_TASK TO CARRY OUT_:
Reproduce the entries below exactly, but leave the pictures out.

Dataset records
=== Begin Enclosure ===
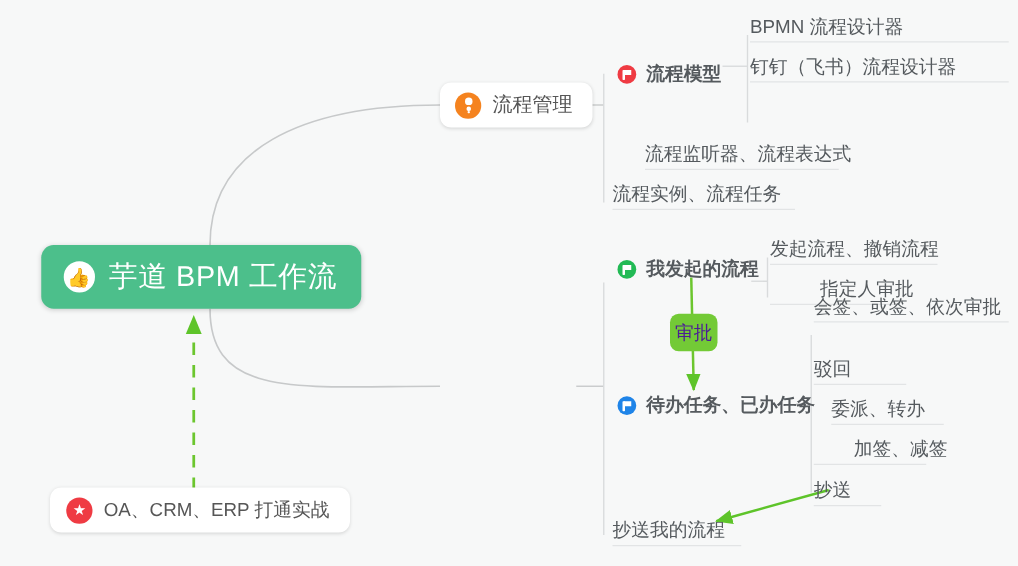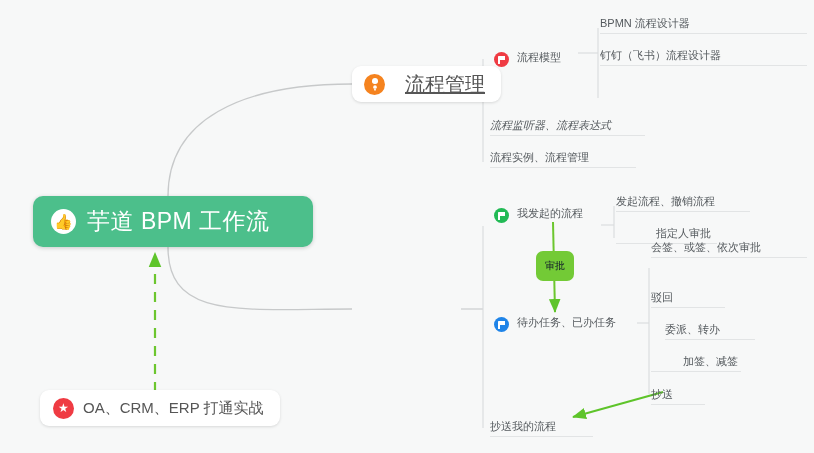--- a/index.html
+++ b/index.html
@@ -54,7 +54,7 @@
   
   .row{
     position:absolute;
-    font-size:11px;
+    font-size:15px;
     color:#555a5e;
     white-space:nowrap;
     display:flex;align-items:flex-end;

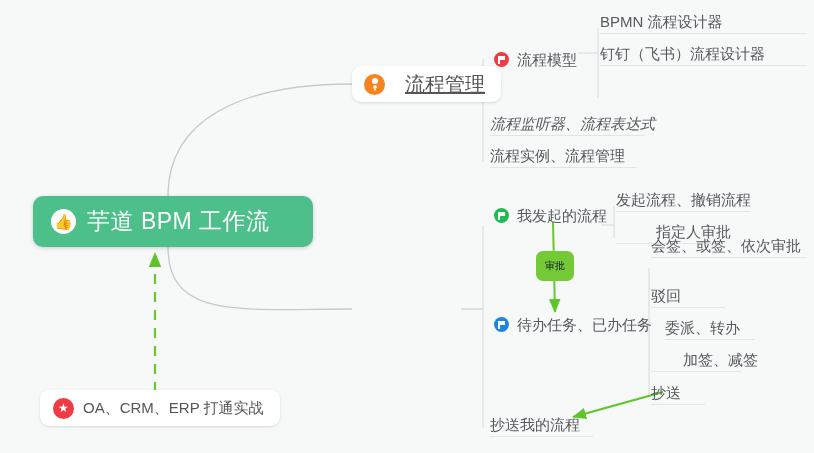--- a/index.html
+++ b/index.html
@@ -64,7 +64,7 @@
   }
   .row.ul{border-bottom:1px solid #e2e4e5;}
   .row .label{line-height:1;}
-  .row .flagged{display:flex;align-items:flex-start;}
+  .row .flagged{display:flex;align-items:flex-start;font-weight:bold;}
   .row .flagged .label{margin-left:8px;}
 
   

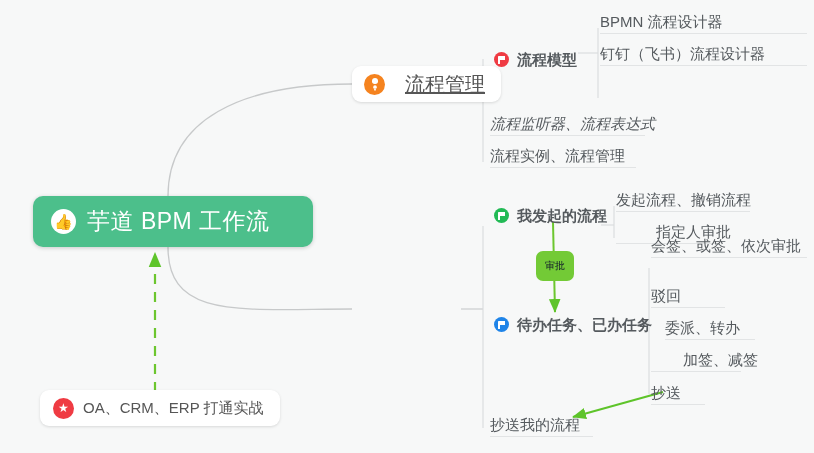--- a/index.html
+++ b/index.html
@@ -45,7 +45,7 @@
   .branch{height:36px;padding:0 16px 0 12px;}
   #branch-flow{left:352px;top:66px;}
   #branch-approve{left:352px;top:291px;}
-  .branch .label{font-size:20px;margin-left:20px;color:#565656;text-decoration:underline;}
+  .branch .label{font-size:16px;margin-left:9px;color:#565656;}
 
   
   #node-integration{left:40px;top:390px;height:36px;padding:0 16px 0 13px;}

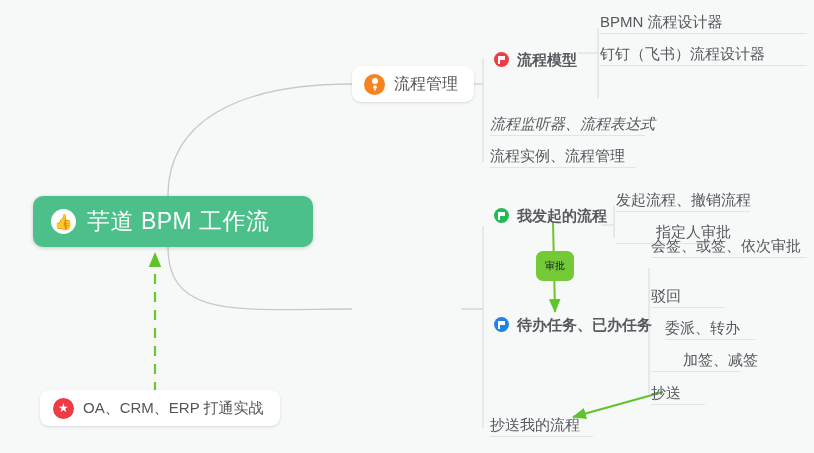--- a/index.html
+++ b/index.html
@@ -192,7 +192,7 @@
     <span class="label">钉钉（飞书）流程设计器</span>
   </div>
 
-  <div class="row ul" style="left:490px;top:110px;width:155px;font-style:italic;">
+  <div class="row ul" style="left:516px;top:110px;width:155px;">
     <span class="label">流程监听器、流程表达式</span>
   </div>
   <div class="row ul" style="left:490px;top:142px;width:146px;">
=== End Enclosure ===
_FINISHED EXERCISE_:
--- a/index.html
+++ b/index.html
@@ -54,7 +54,7 @@
   
   .row{
     position:absolute;
-    font-size:11px;
+    font-size:15px;
     color:#555a5e;
     white-space:nowrap;
     display:flex;align-items:flex-end;

--- a/index.html
+++ b/index.html
@@ -64,7 +64,7 @@
   }
   .row.ul{border-bottom:1px solid #e2e4e5;}
   .row .label{line-height:1;}
-  .row .flagged{display:flex;align-items:flex-start;}
+  .row .flagged{display:flex;align-items:flex-start;font-weight:bold;}
   .row .flagged .label{margin-left:8px;}
 
   

--- a/index.html
+++ b/index.html
@@ -45,7 +45,7 @@
   .branch{height:36px;padding:0 16px 0 12px;}
   #branch-flow{left:352px;top:66px;}
   #branch-approve{left:352px;top:291px;}
-  .branch .label{font-size:20px;margin-left:20px;color:#565656;text-decoration:underline;}
+  .branch .label{font-size:16px;margin-left:9px;color:#565656;}
 
   
   #node-integration{left:40px;top:390px;height:36px;padding:0 16px 0 13px;}

--- a/index.html
+++ b/index.html
@@ -192,7 +192,7 @@
     <span class="label">钉钉（飞书）流程设计器</span>
   </div>
 
-  <div class="row ul" style="left:490px;top:110px;width:155px;font-style:italic;">
+  <div class="row ul" style="left:516px;top:110px;width:155px;">
     <span class="label">流程监听器、流程表达式</span>
   </div>
   <div class="row ul" style="left:490px;top:142px;width:146px;">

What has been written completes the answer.